A 12-hour smorgasbord for motoring aficionados

IT'S Bathurst, but not as you know it. While the track and some of the drivers are the same, everything else about the Bathurst 12 Hour is far removed from the much more famous Bathurst 1000.

Eight months earlier and nearly double the duration of the 1000, Sunday's Bathurst 12 Hour is a true endurance test for a multi-national field of drivers and cars.

Instead of the October classic's homegrown Holden and Ford V8 Supercars, the 12 Hour features exotic GT sports cars from renowned marquees Ferrari, Lamborgini, Porsche, Mercedes-Benz AMG and Audi.

Even with the addition of Nissan and Mercedes AMG this year, the 1000 won't have anywhere near the variety of the makes represented in the 12 Hour.

The diverse 51-car field is almost double the number of starters in the 1000, and for the pace-setting GT teams, constantly dodging the slower lapped cars around the unforgiving Mount Panorama circuit will be a major hazard.

The driver line-up is studded with highly-rated visitors and many moonlighting V8 Supercar exponents, including household names Craig Lowndes and Greg Murphy and rising stars Lee Holdsworth, Tim Slade and Shane van Gisbergen.

Although gaining international recognition as one of the world's premier GT endurance races, the Liqui-Moly Bathurst 12 Hour is as unknown to Australians at large as the 1000 is legendary.

Certainly, the contrast between this weekend at Mount Panorama and the V8 October fest goes beyond the multicultural entry list.

There's no all-day TV coverage, spectator attendance is tiny and the atmosphere in the pit paddock is relaxed, friendly and cosmopolitan.
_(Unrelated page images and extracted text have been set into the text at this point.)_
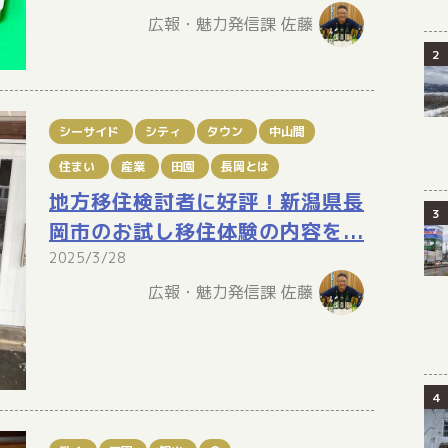
広報・魅力発信課 佐藤
シーサイド
シティ
タウン
中山間
住まい
産業
田園
長岡とは
地方移住検討者に好評！新潟県長
岡市のお試し移住体験の内容を...
2025/3/28
広報・魅力発信課 佐藤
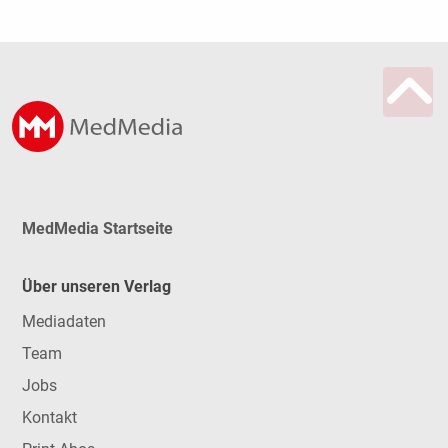
MedMedia Startseite
Über unseren Verlag
Mediadaten
Team
Jobs
Kontakt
For the few thousand aficionados who'll be trackside from 7am to 7pm on Sunday, the 12 Hour is a smorgasbord of speed, ranging from dream machines to attainable sporty cars.

Along with wailing Ferrari 458s, howling Audi R8s, rumbling Mercedes AMG SLSs and growling Porsche 911s, the 12 Hour has attracted a two-car team from French manufacturer Peugeot.

It is the only full factory backed effort in the race, with the pair of race-spec RCZ coupes despatched from France along with three drivers.

They form a Franco-Australian driving team with V8 Supercar drivers Jason Bright, David Wall and Andrew Jones.

Bright, a former Bathurst 1000 winner, is partnering two of the visiting Frenchmen, Stephane Caillet and Julien Rueflin, while Wall and Jones join Bruce Jouanny.

Peugeot is contesting an invitational class for cars with an engine capacity up to 1.6-litres with the 190 kW turbocharged four-cylinder RCZs, which are radically different to what the squad's V8 drivers are used to wrestling around the hillside track.

Compared with their Commodore V8 Supercars, the low-slung Pugs are slow up the hill, very fast across the twisting top section and swamped down Conrod Straight.

In qualifying on Saturday, Bright's class-leading fastest lap was 20 seconds slower than Holdsworth's pole-position winning time in his Mercedes AMG SLS GT racer.